Collected data:
◆ ◆ ◆ ◆
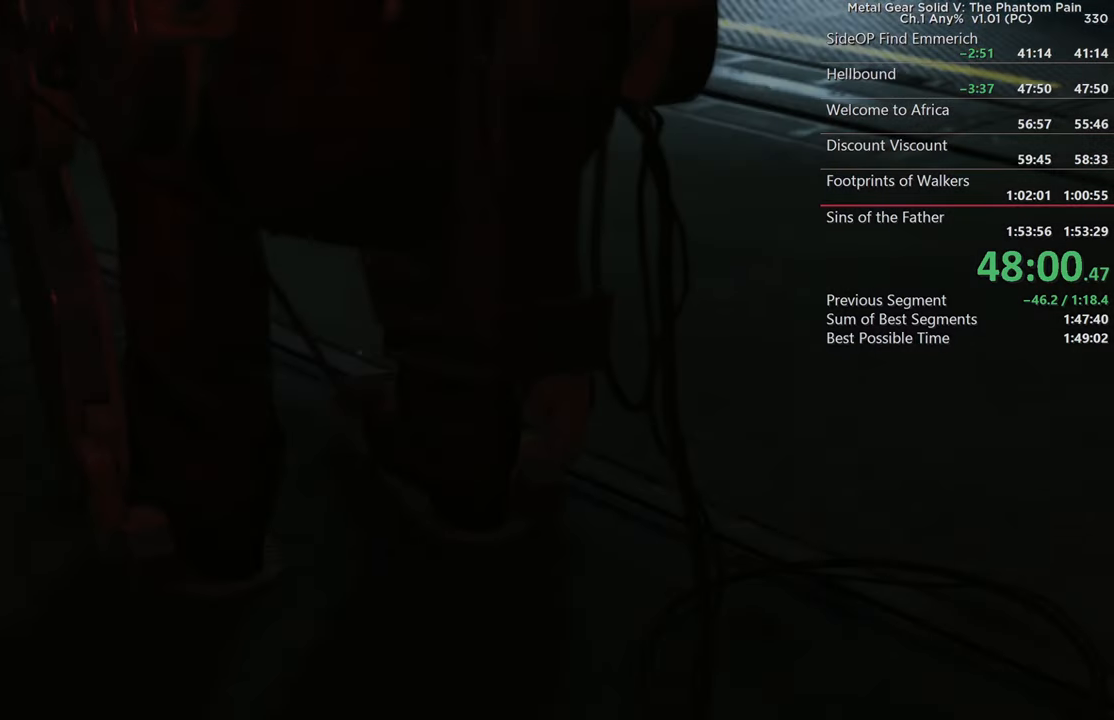
{"buttons": [], "left_stick": "center", "right_stick": "center"}
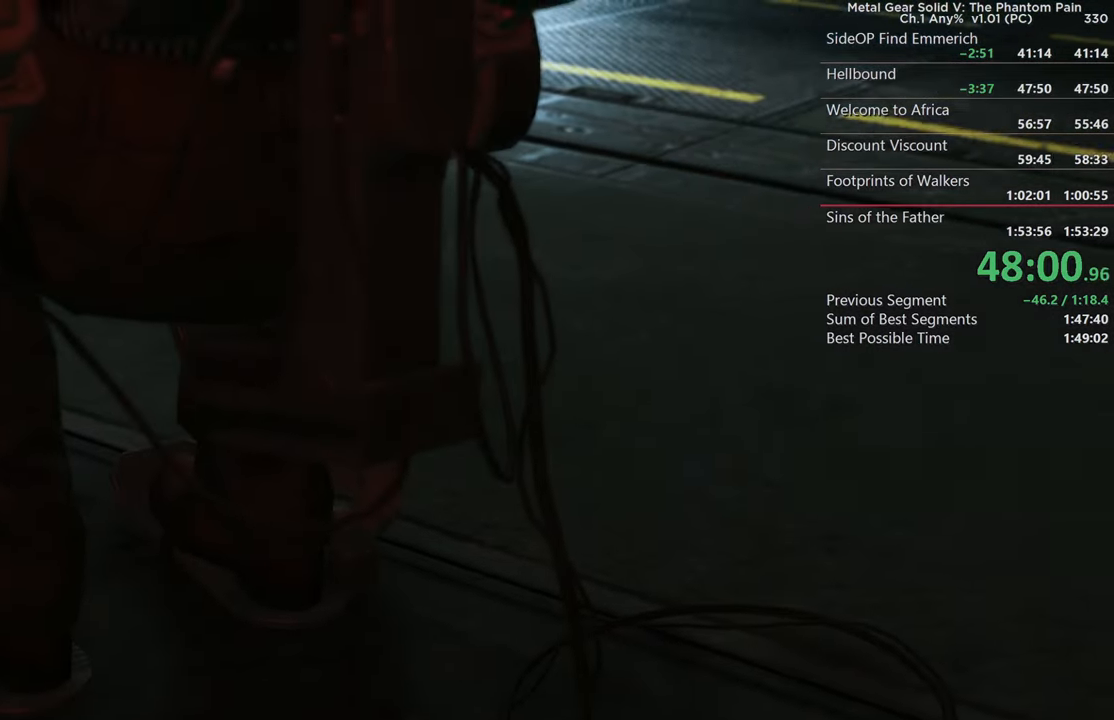
{"buttons": [], "left_stick": "center", "right_stick": "center"}
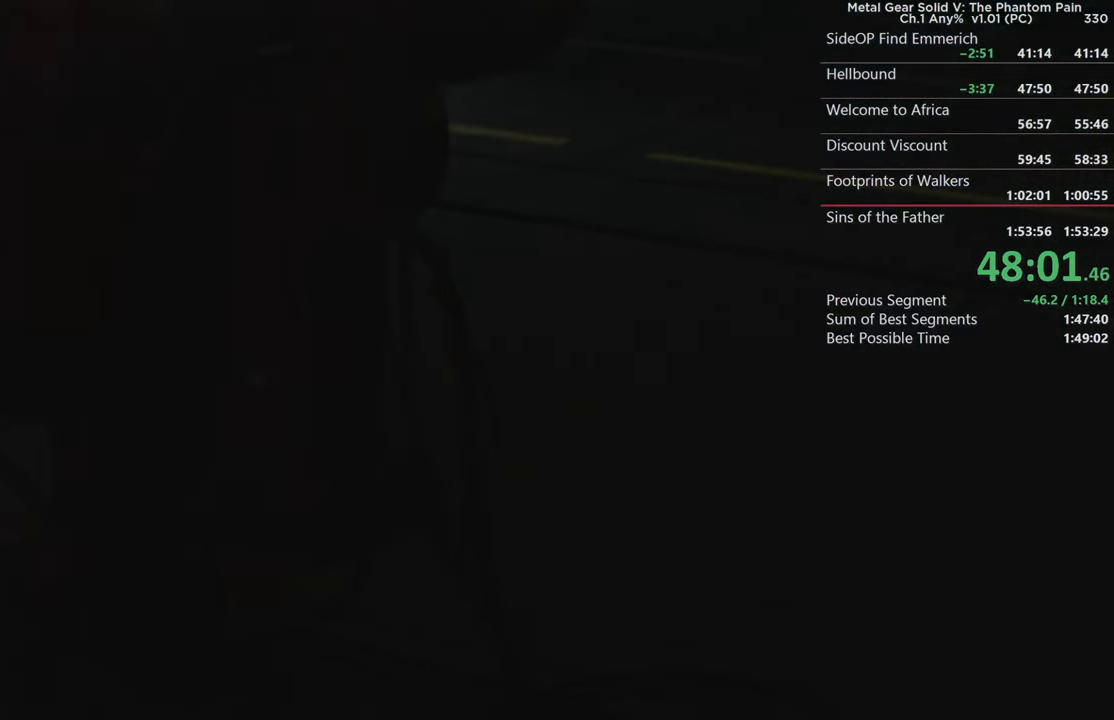
{"buttons": [], "left_stick": "center", "right_stick": "center", "events": [[417, "left_stick", "right"], [500, "left_stick", "center"]]}
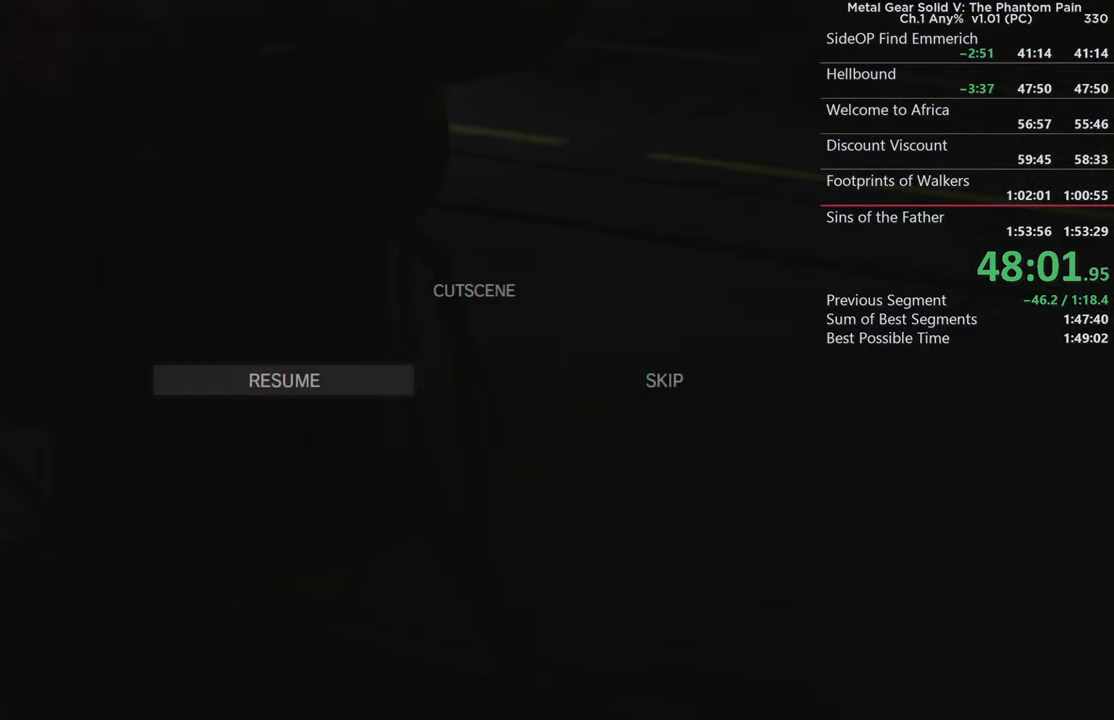
{"buttons": [], "left_stick": "center", "right_stick": "center", "events": [[284, "left_stick", "right"], [434, "left_stick", "center"]]}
◆ ◆ ◆ ◆
What this task involves:
Retype the data in full. Images do not go in the copy.

Problem solution:
{"buttons": [], "left_stick": "center", "right_stick": "center"}
{"buttons": [], "left_stick": "center", "right_stick": "center"}
{"buttons": [], "left_stick": "center", "right_stick": "center", "events": [[417, "left_stick", "right"], [500, "left_stick", "center"]]}
{"buttons": [], "left_stick": "center", "right_stick": "center", "events": [[284, "left_stick", "right"], [434, "left_stick", "center"]]}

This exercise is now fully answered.